I have a stable straight length of dense wood sized 2x4 and 3 feet in length. It is age dried for 10+ years. Half inch round dowels are cut from this block. Approximately 20% of these dowels later twist or warp.

What is happening structurally that causes these dowels to twist? Is there any treatment that the larger uncut board can be put through so that once it is cut, the smaller section or dowels do not twist and warp?


----------



## woodnthings (Jan 24, 2009)

*The internal stresses are relieved when cut*

Even the most stable wood may warp when broken down into smaller lengths depending on how and where the piece was located in the tree. 
There's a great book "Understanding Wood" by Bruce Hoadley that really does a nice job of explaining this. Usually quartersawn is very stable, when making dowels I'm not sure there is any guaranteed method of sawing that will give great results. Others may know more.... :blink: bill

Amazon.com: Understanding Wood: A Craftsman's Guide to Wood Technology (9781561583584): R. Bruce Hoadley: Books


----------



## cabinetman (Jul 5, 2007)

woodworker10 said:


> I have a stable straight length of dense wood sized 2x4 and 3 feet in length. It is age dried for 10+ years. Half inch round dowels are cut from this block. Approximately 20% of these dowels later twist or warp.
> 
> What is happening structurally that causes these dowels to twist? Is there any treatment that the larger uncut board can be put through so that once it is cut, the smaller section or dowels do not twist and warp?

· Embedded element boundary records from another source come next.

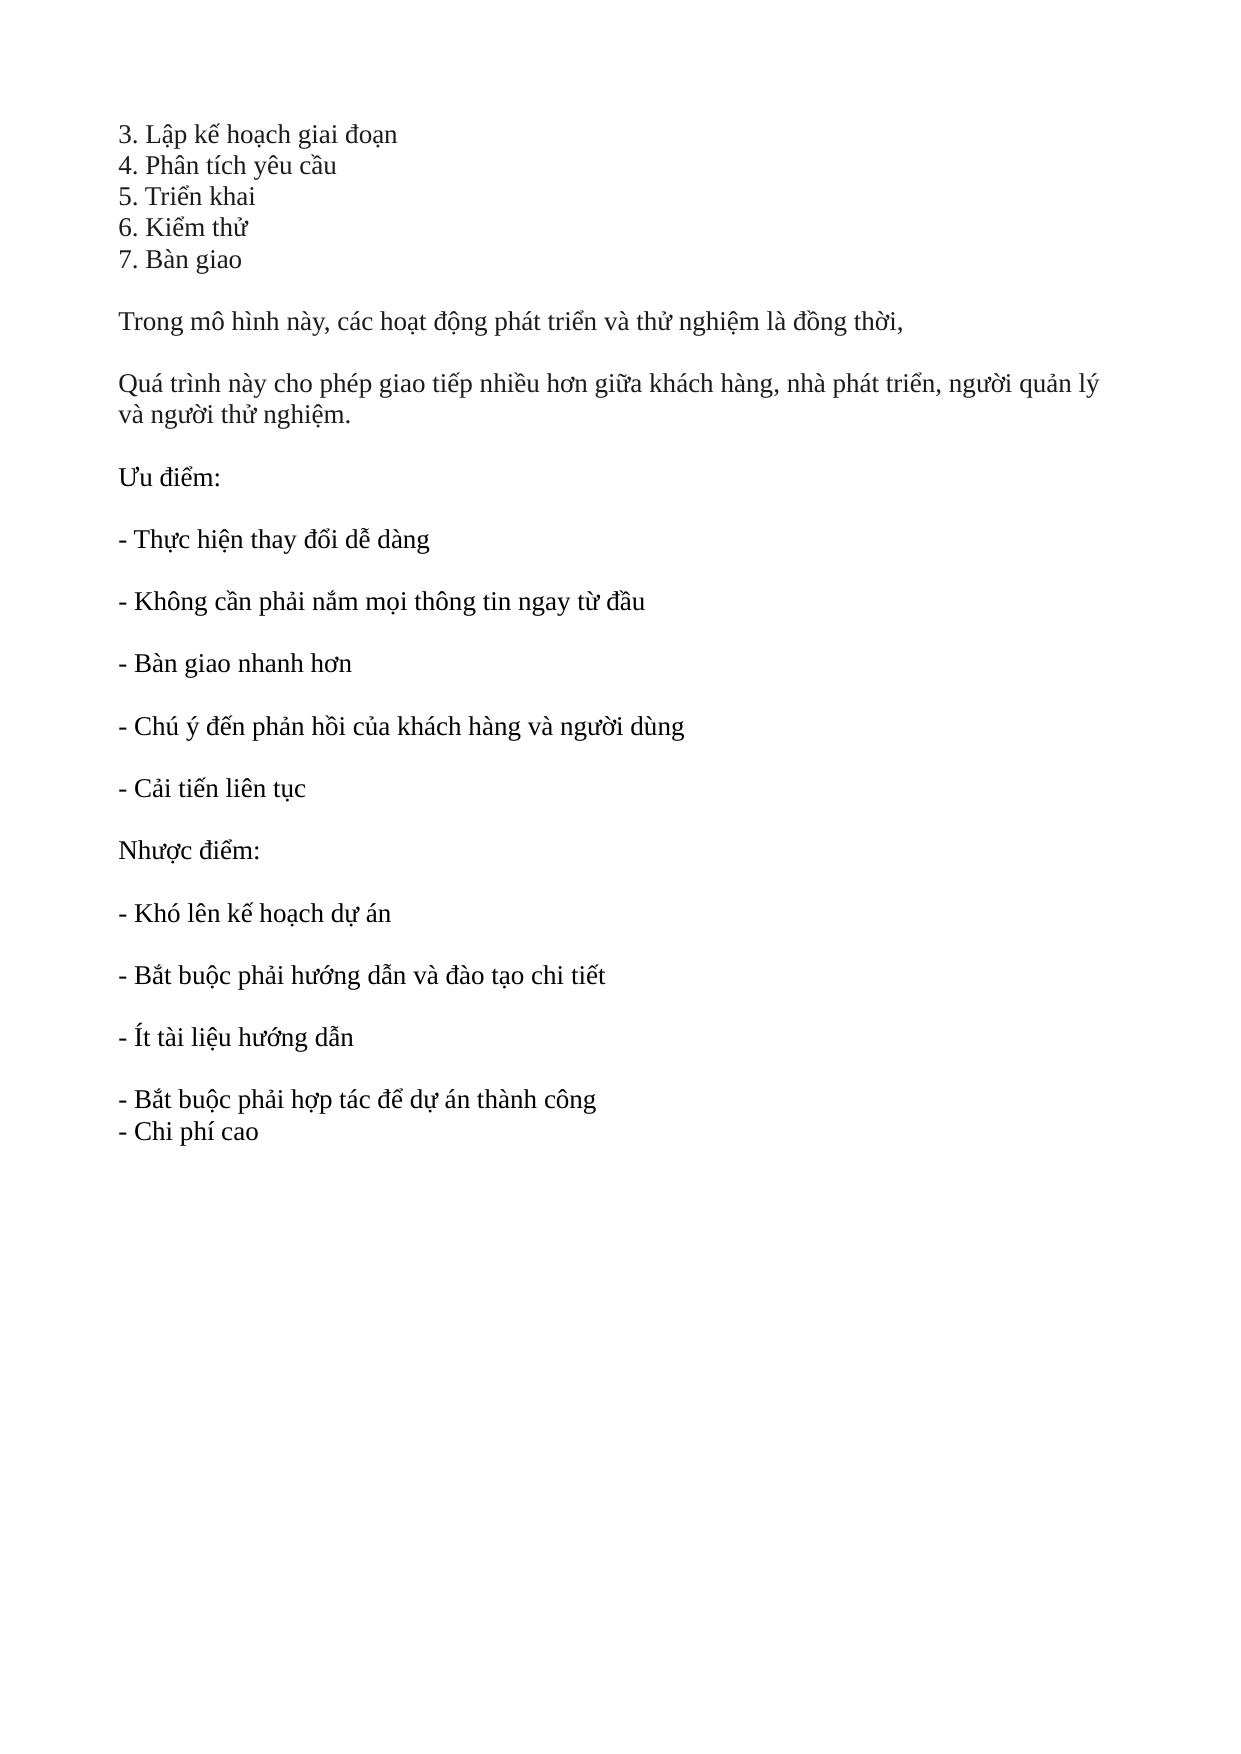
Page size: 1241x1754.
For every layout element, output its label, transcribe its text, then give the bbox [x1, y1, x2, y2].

text Quá trình này cho phép giao tiếp nhiều hơn giữa khách hàng, nhà phát triển, người quản lý và người thử nghiệm. [118, 367, 1122, 429]
text Trong mô hình này, các hoạt động phát triển và thử nghiệm là đồng thời, [118, 305, 1122, 336]
text Nhược điểm: [118, 834, 1122, 866]
text 6. Kiểm thử [118, 212, 1122, 243]
text 3. Lập kế hoạch giai đoạn [118, 118, 1122, 149]
text - Thực hiện thay đổi dễ dàng [118, 523, 1122, 554]
text Ưu điểm: [118, 461, 1122, 492]
text - Bắt buộc phải hướng dẫn và đào tạo chi tiết [118, 959, 1122, 990]
text - Chi phí cao [118, 1115, 1122, 1146]
text - Khó lên kế hoạch dự án [118, 897, 1122, 928]
text - Cải tiến liên tục [118, 772, 1122, 803]
text - Ít tài liệu hướng dẫn [118, 1021, 1122, 1052]
text 5. Triển khai [118, 180, 1122, 212]
text - Không cần phải nắm mọi thông tin ngay từ đầu [118, 585, 1122, 616]
text - Bàn giao nhanh hơn [118, 648, 1122, 679]
text 7. Bàn giao [118, 243, 1122, 274]
text - Chú ý đến phản hồi của khách hàng và người dùng [118, 710, 1122, 741]
text - Bắt buộc phải hợp tác để dự án thành công [118, 1084, 1122, 1115]
text 4. Phân tích yêu cầu [118, 149, 1122, 180]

Specifically, a dowel was machined from wider stock. An inner section of the wood became exposed to the air. Grain differential from the wider stock to the inner section can account for how the newly machined dowel will react.









 





.


----------



## woodworker10 (Jul 7, 2012)

cabinetman said:


> Specifically, a dowel was machined from wider stock. An inner section of the wood became exposed to the air. Grain differential from the wider stock to the inner section can account for how the newly machined dowel will react.
> 
> 
> .


Thanks for the response. What do you mean by grain differential? Also, is there any treatment I can do to the wider stock before cutting to prevent the inner section from twisting once exposed? This is an extremely dense wood and has been aged inside a basement for many years.


----------